Selected text =

:::

Kahlil Gibran is credited with saying, "Life without liberty is like a body without spirit."

My question is, what will human existence be in the age of brilliantly performing human-like machines?


I spoke as a panellist on AI and Liberty at a recent event organised by the Mont Pelerin Society in New Delhi on September 23. I had the distinct impression that this topic is perceived as far less exciting than AI in Education, health, etc. Understandably, we humans get easily caught up in the fantastic potential of miracle machines. We would rather marvel at the speed with which technologists are imbuing machines with human-like capacities than dwell on the downside or see troublesome patterns.


I felt like an event/party pooper when I spoke about the similarities between our approach to progressively losing our privacy online, being sucked into a brave new world of social media-guided self-worth, notions and relationships and the simultaneous loss of human agency and attribution of human rights and attributes to machines.


This is not a binary issue. I believe it is perfectly possible to reap the full potential of AI as a technology while avoiding past mistakes and delays in tackling harm arising from excessive personal data collection, behavioural manipulation, and exploitation. We need a different approach and business models. The latter is the difficult part.


I touched upon the various myths and language surrounding AI that we have willy-nilly accepted as a given. For example, we have become accustomed to saying that AI thinks, creates, and learns. I firmly believe that, for starters, there should be a ban on using the grammar that describes human capabilities and human actions to describe what machines can do.


For example

·      No, AI does not "hallucinate". It gives defective results because of poor data inputs, design and incomplete training.

·      AI does not "learn" from our papers and content. Unless it is made to acknowledge and reference, that is plagiarism by the tech company that created it.

·      AI is not educated. It does not "learn or self-learn"; it is human-programmed software. We should say AI is programming itself if it can.

·      AI is not conscious, so if it acts like it is, it performs as programmed.


Being free from false narratives will be crucial for the future of humans in the age of AI.


I concluded by stating that I would like the discourse to shift to how we can redirect technology towards shared values and new business models that are not based on data theft and manipulating humans and do not sell us myths that diminish our humanity's agency and liberty.

 

This calls for a grand re-education of all stakeholders and a demand for a new set of values to underpin human existence.

:::

Actions to take =
**A.** Copy the AI and liberty article from "I felt like" up to and including "attributes to machines.".
**B.** On what date was the Mont Pelerin Society event in New Delhi held, according to the AI and liberty article?
**C.** Shorten the paragraph of the AI and liberty article that begins "This is not a binary issue" while keeping its main facts.
The rows come from a different source than the article.

:::

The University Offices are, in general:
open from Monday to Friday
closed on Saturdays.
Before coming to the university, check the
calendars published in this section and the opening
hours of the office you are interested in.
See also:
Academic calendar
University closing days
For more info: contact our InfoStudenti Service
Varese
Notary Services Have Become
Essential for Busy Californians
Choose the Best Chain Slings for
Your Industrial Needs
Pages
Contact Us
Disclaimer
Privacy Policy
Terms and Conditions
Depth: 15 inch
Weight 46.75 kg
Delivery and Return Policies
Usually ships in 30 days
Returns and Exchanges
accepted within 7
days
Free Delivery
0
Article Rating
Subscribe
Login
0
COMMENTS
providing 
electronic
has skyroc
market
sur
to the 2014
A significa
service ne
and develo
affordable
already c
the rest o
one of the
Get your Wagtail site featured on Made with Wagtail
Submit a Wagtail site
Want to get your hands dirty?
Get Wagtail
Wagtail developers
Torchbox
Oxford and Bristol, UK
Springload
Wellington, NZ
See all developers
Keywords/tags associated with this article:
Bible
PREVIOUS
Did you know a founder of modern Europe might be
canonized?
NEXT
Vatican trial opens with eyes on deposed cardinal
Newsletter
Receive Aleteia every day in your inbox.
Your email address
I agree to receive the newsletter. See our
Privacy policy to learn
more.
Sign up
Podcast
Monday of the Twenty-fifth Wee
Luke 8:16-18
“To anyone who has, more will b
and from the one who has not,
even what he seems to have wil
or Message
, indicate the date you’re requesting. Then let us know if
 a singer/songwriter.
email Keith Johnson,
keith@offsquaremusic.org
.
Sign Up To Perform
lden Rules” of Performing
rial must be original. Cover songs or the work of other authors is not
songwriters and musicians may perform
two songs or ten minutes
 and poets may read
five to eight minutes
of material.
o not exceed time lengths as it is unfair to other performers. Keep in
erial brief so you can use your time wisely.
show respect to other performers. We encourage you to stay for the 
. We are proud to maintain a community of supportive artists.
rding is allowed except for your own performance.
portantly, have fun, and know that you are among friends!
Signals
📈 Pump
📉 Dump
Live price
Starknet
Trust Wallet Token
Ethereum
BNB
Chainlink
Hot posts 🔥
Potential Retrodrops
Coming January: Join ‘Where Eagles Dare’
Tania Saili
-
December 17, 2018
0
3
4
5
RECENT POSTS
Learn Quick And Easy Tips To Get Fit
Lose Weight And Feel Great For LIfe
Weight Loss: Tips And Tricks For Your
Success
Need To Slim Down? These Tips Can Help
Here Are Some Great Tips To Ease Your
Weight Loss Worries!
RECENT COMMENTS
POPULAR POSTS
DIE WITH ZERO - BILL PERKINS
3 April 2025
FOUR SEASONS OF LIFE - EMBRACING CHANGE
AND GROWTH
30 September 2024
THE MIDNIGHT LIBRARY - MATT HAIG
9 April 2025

:::

Answers to the exercises =
**A.**
I felt like an event/party pooper when I spoke about the similarities between our approach to progressively losing our privacy online, being sucked into a brave new world of social media-guided self-worth, notions and relationships and the simultaneous loss of human agency and attribution of human rights and attributes to machines.

**B.** September 23.

**C.** AI's full potential can be reaped without repeating past mistakes and delays in tackling harm from excessive personal data collection, behavioral manipulation, and exploitation. That requires a different approach and new business models, and the business models are the hard part.